To call Mulholland’s work noble in the realm of professional golf in this country is quite an understatement. Not only is the VGT’s founder, president, commissioner and on-going visionary a credit to the development of golf in Canada, but he’s accomplishing his task by forging excellent relationships with the host venues and local corporations. MarketPlace IGA in Vancouver is the tour’s title sponsor. Mulholland has also added a rather extensive listing of other multi-level corporate supporters and suppliers. The VGT’s official charity is the First Tee of Greater Vancouver.
How impressive is what Mulholland has accomplished? Over the past six years, the VGT has paid out over $1 million in pro money and amateur prizes.
“Nick (Taylor) is a perfect example of how guys can use the VGT to their advantage,” Mulholland explained. “Last year he played so great on our tour he won almost as much money playing the VGT as he did on PGA Tour Canada. That was huge for him. Making $70,000 instead of $35,000 is big. Sponsor money is at a point now where I can run the VGT at an operational level and not have to worry about my teaching income. Hopefully where we’ve come to will also start to allow me into the board room with some bigger corporations. Until then we have a tremendous tour main sponsor in MarketPlace IGA and equally supportive companies backing us. They deserve a lot of credit. We’re growing a little bit each year too. Who knows, one day we might run a PGA Tour Canada event ourselves but until then we are certainly proud of how far the VGT has come.”

* [INFORMATION GIVEN]:
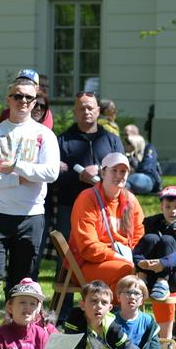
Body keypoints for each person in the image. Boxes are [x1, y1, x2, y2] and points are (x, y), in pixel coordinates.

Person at [0, 77, 60, 349]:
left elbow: (51, 173)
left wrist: (14, 167)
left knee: (24, 279)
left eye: (29, 98)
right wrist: (17, 179)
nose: (23, 102)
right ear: (8, 99)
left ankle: (20, 331)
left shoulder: (44, 135)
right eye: (18, 96)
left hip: (30, 216)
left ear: (35, 103)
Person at [68, 152, 143, 298]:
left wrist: (136, 258)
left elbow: (139, 235)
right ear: (103, 172)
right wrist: (118, 257)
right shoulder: (87, 198)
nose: (119, 175)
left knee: (157, 271)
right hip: (87, 263)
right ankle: (117, 317)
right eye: (114, 170)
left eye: (123, 171)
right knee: (127, 272)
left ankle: (163, 322)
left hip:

* [WORK INSTRUCTIONS]: Write a continuation of the text about Mulholland and the VGT golf tour, starting after its final sentence. The items have nothing to do with what comes next.

* [RESPONSE TO THIS EXERCISE]:
What makes the VGT all the more interesting in terms of its platform is the amateur component Mulholland has put in place. Since many highly skilled amateurs aspire to become professionals one day, the VGT’s format of the amateurs playing alongside the pros in the same groups offers those players an apples-to-apples comparison of how their games stack up against the best.
“The last couple of years we’ve seen more of the college players utilize the VGT to stay sharp for college and university schedules,” Mulholland added. “But this helps them answer some of their questions if they’re playing in fields, in multiple-day events with pros. They get a sense of where their games are compared to some of the best pros in B.C and by extension some of the best in Canada. I think it’s vital for young amateurs. They play the same course, same conditions; same setup and to see where they compare. That gives them an idea of what they need to do to take next step. No, the VGT is not just a pro tour. It certainly gives amateurs a chance to play highly competitive golf before they make that key decision to turn pro.”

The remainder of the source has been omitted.